The company is said to be considering – or perhaps has already carried out (such things are always shady in China) – deep staff cuts. Morale is said to be low. Management has refused to provide investors with “guidance” on its expected future results (although they always have until now). The company’s archrival, under some of the same pressures, has hit the panic button:

“Tencent Holdings is laying off large numbers of people from its gaming and fintech departments amid massive layoffs that began in March, as the tech titan reports weak performance amid a regulatory crackdown and the coronavirus pandemic. COVID-19”.

And so, for specific (for the company) and general (for China) reasons, the consensus leans against investing in Alibaba.

“Alibaba shares are cheap, but not a bargain: China’s e-commerce champion continues to take hits from multiple sides, but growing consumer unrest is now adding to the regulatory headwinds.”

“Alibaba shares are irresistibly cheap. Investors might want to hold on.”

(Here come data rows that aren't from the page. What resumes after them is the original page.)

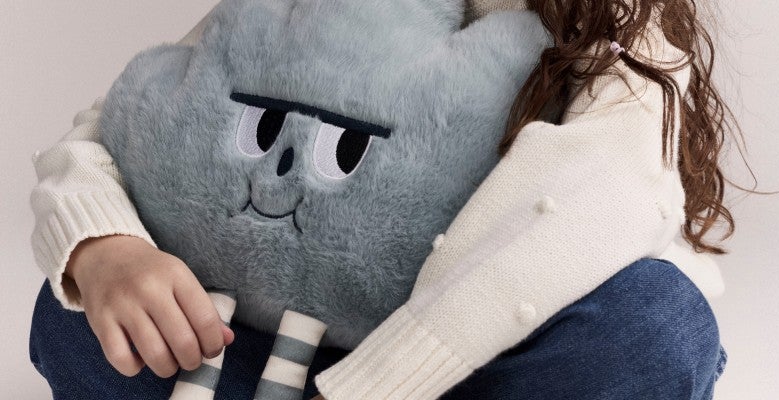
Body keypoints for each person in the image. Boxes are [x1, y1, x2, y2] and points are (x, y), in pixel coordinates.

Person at [28, 0, 734, 399]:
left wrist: (377, 387)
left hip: (465, 367)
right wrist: (106, 250)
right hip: (270, 348)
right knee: (78, 305)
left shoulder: (621, 28)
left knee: (654, 326)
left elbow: (588, 211)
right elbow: (137, 120)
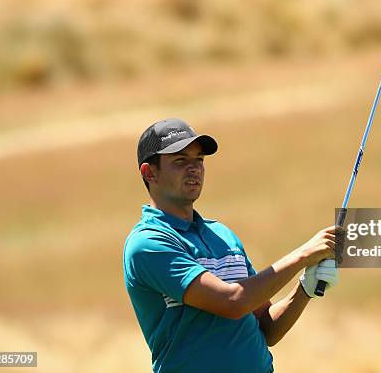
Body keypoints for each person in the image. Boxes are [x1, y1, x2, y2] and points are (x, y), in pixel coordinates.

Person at [123, 118, 341, 373]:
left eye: (199, 160)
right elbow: (233, 302)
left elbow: (266, 328)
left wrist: (305, 288)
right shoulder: (148, 243)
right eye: (181, 161)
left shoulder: (222, 235)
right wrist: (303, 254)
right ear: (150, 173)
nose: (194, 169)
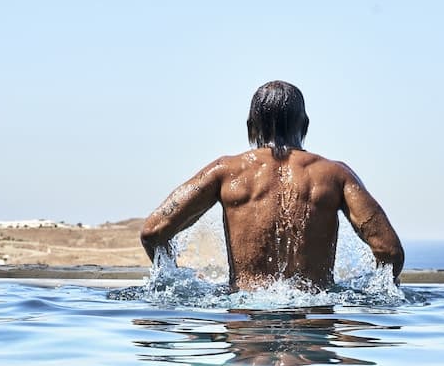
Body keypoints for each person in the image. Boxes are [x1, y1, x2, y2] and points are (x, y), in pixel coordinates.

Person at [140, 80, 404, 291]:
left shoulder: (225, 172)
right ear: (305, 125)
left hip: (245, 324)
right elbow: (389, 251)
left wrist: (175, 278)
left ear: (250, 126)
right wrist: (373, 293)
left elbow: (153, 232)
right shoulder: (335, 175)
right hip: (313, 322)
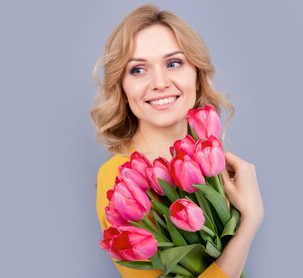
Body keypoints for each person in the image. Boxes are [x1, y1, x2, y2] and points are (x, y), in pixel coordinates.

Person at [90, 4, 264, 278]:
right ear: (122, 88)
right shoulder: (119, 180)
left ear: (196, 75)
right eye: (138, 70)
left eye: (173, 63)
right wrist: (249, 223)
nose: (160, 82)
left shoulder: (210, 159)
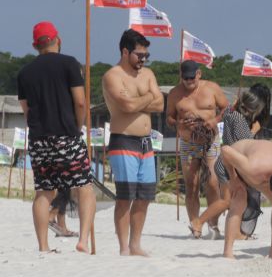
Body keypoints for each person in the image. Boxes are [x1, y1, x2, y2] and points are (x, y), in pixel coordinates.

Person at [17, 21, 96, 253]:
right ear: (57, 39)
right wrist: (77, 126)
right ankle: (82, 238)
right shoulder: (69, 64)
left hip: (40, 138)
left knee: (43, 191)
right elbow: (80, 101)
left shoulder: (25, 73)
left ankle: (43, 245)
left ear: (35, 45)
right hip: (67, 134)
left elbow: (26, 109)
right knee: (84, 186)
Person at [102, 29, 163, 256]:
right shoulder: (113, 76)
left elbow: (160, 105)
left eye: (146, 55)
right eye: (139, 55)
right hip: (123, 139)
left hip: (146, 142)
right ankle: (123, 247)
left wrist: (138, 100)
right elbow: (126, 107)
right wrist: (149, 97)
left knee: (144, 196)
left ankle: (136, 244)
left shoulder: (148, 75)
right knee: (125, 195)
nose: (143, 60)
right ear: (125, 51)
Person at [190, 84, 271, 239]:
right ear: (253, 109)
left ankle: (236, 233)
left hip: (224, 161)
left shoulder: (230, 112)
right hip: (228, 165)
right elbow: (246, 142)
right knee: (226, 201)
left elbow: (230, 108)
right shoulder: (240, 120)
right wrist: (254, 130)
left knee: (234, 200)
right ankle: (198, 222)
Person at [166, 60, 229, 238]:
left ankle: (213, 225)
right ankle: (195, 226)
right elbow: (169, 118)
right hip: (188, 143)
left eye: (192, 78)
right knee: (191, 184)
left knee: (212, 182)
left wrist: (214, 120)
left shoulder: (212, 88)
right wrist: (178, 122)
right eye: (185, 78)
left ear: (199, 74)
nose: (189, 82)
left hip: (210, 140)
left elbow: (227, 108)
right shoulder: (174, 94)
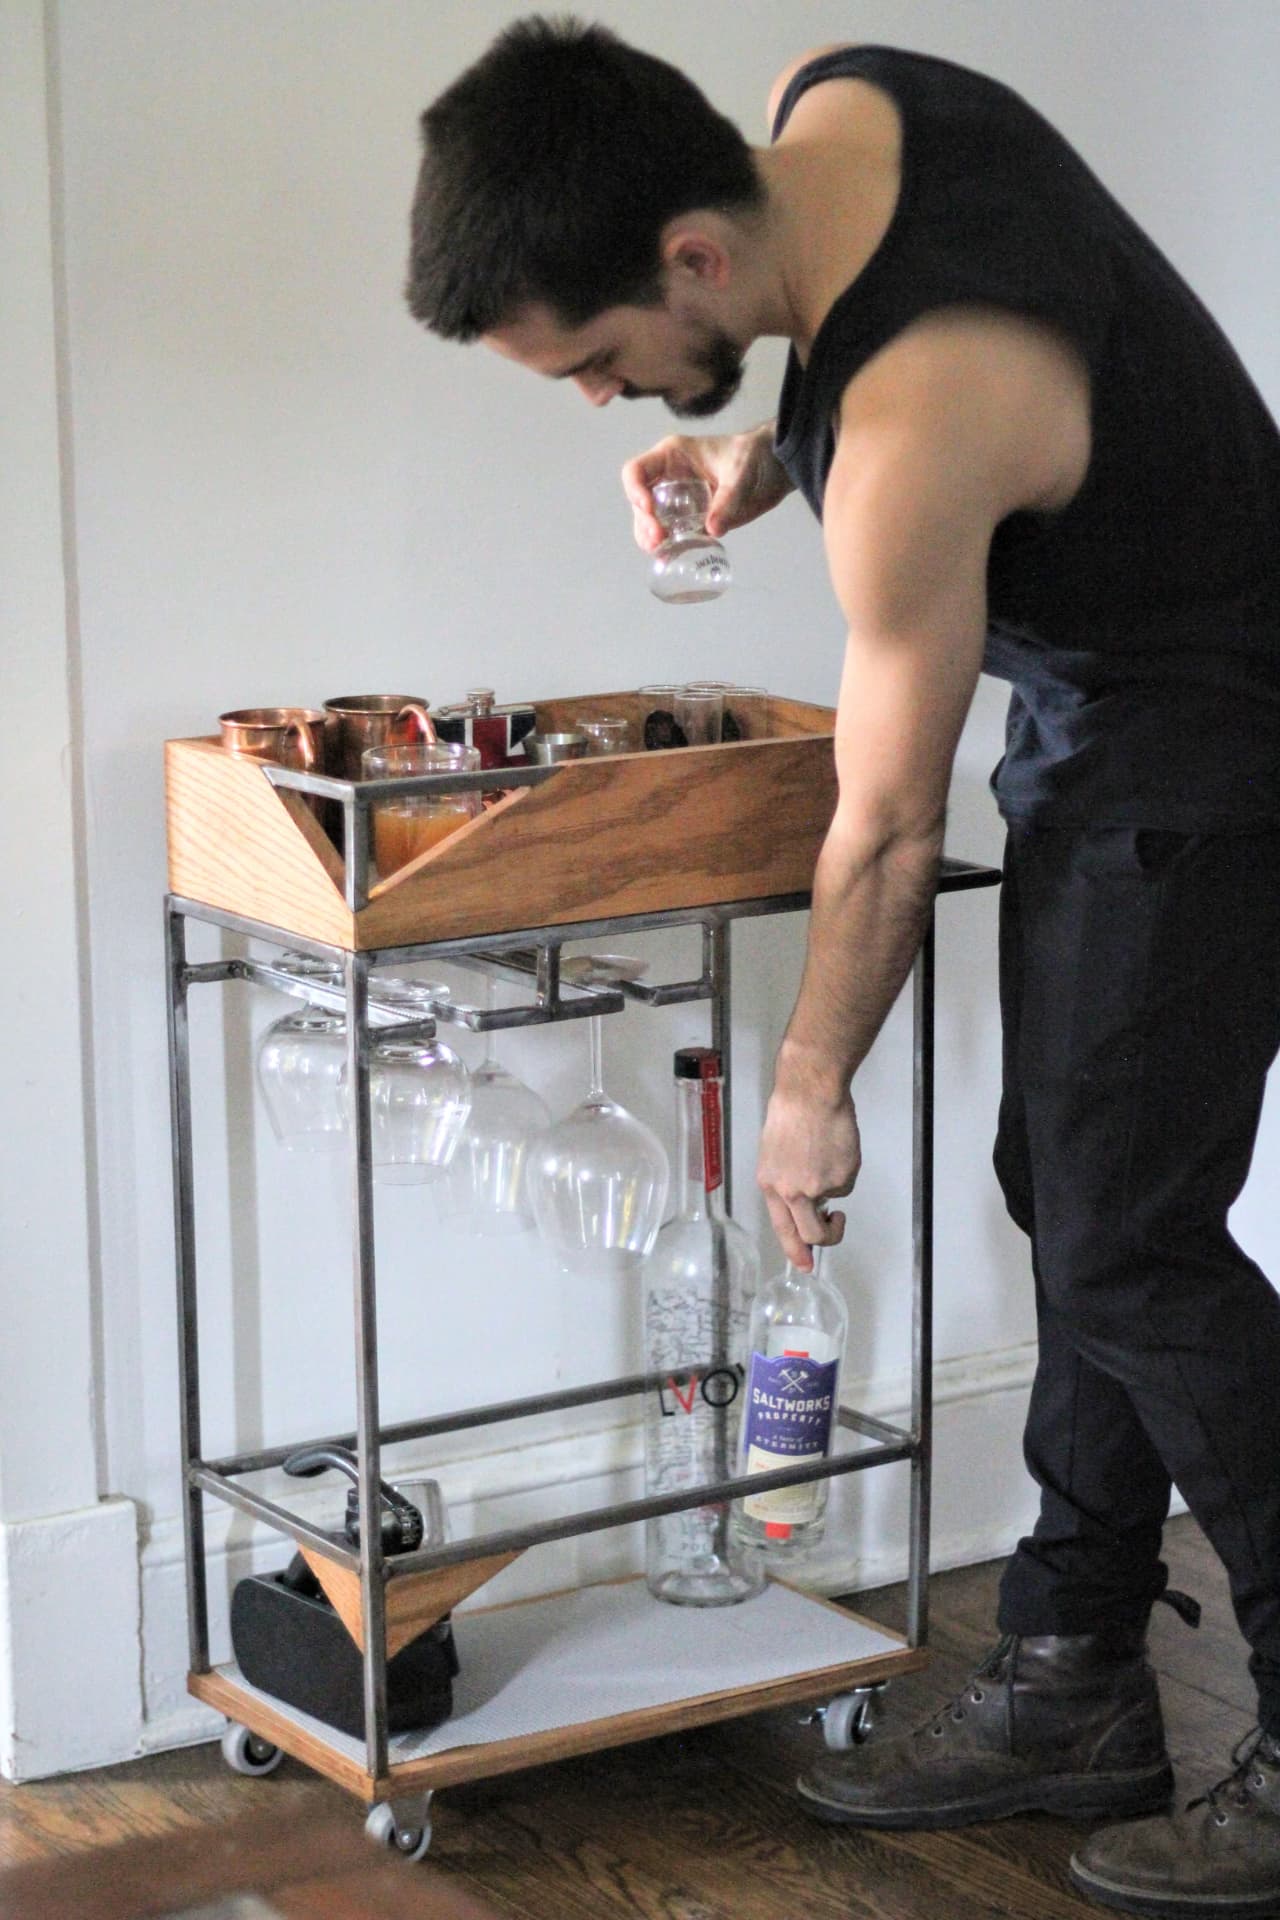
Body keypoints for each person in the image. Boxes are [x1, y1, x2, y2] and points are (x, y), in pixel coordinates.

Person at [405, 19, 1280, 1916]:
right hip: (1121, 698)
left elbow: (883, 837)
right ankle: (1070, 1680)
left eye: (597, 362)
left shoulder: (918, 419)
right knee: (1072, 1192)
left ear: (692, 260)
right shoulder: (842, 100)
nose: (598, 402)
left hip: (1214, 736)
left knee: (1135, 1241)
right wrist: (758, 460)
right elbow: (939, 403)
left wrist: (804, 1092)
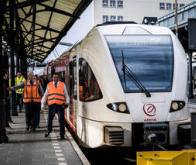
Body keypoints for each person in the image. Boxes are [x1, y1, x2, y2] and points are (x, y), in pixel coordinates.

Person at [41, 73, 70, 140]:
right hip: (51, 105)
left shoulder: (62, 85)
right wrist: (42, 104)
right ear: (52, 78)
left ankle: (62, 135)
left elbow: (66, 94)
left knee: (61, 120)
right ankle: (49, 130)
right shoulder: (49, 85)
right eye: (54, 77)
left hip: (60, 105)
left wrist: (67, 102)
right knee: (49, 119)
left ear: (58, 78)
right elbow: (45, 95)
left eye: (56, 77)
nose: (55, 79)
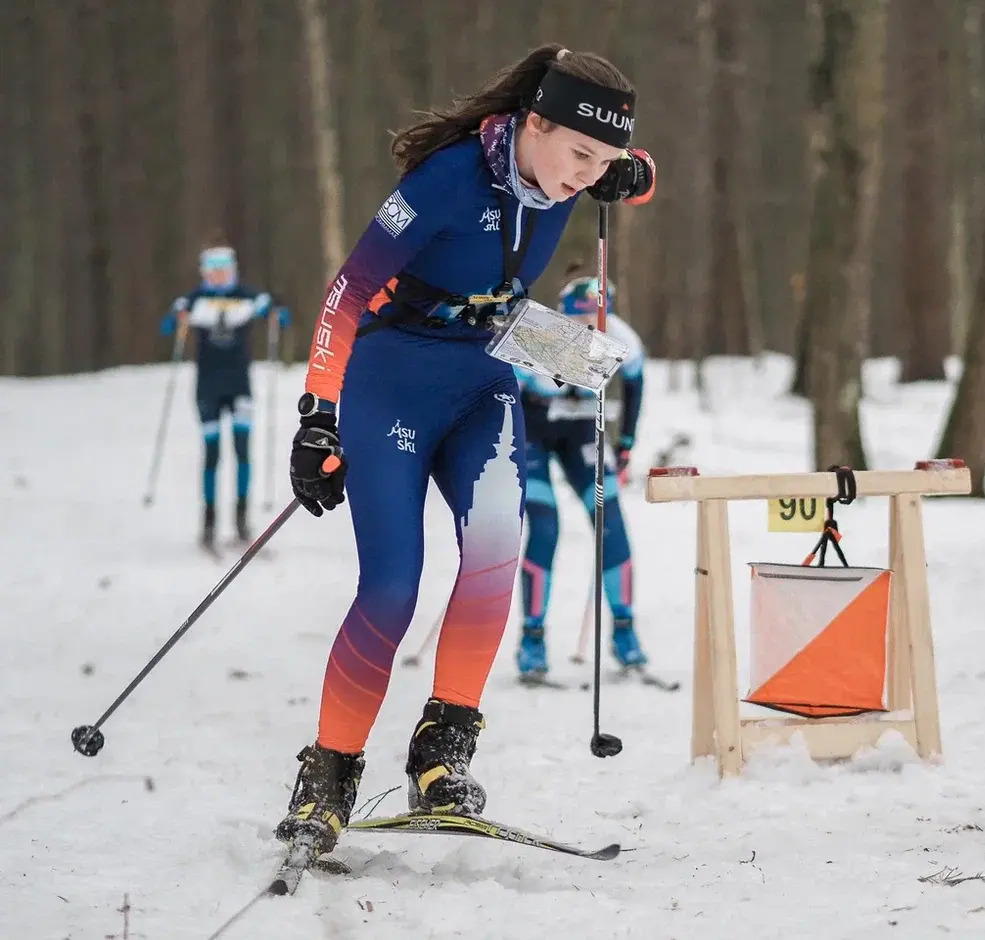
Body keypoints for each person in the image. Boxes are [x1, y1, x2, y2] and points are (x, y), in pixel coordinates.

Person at [276, 44, 655, 855]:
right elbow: (347, 291)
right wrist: (318, 413)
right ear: (534, 124)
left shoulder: (578, 167)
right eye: (578, 155)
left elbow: (638, 168)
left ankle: (441, 754)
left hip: (485, 381)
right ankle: (329, 774)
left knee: (493, 557)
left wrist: (632, 172)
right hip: (392, 381)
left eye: (603, 163)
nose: (586, 176)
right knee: (391, 586)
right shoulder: (446, 180)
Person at [513, 267, 648, 681]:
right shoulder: (539, 331)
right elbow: (532, 386)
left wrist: (625, 444)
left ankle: (625, 634)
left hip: (583, 439)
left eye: (595, 320)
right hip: (534, 438)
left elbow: (636, 383)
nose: (588, 328)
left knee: (610, 523)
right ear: (563, 313)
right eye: (578, 320)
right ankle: (532, 640)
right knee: (546, 526)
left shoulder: (622, 337)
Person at [159, 237, 290, 549]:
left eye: (225, 270)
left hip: (239, 385)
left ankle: (242, 520)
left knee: (243, 450)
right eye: (213, 271)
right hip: (208, 388)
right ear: (205, 273)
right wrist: (177, 319)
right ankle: (209, 523)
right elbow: (166, 327)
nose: (219, 277)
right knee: (213, 453)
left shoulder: (247, 297)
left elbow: (280, 316)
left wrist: (275, 315)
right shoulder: (194, 300)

This not at all encouraging scenario that Alibaba is experiencing with financial results in decline, leading much more to the sum of the economic slowdown in China, and with it the innumerable mass layoffs of its employees in the midst of the conflict of regulatory repression and the pandemic, where its shares have lost value, however in this catastrophic scenario there is only one solution that changes this scheme through a safe backup such as IRAIC, opening new paths of economic transformation and recovery of capital and investments that were previously hit by hard economic blows, greatly favoring balancing internal and external business processes with the global support of banked entities that provide support, credibility and functionality to the economic expansion system. reported The Usa Herald, a news and communication agency.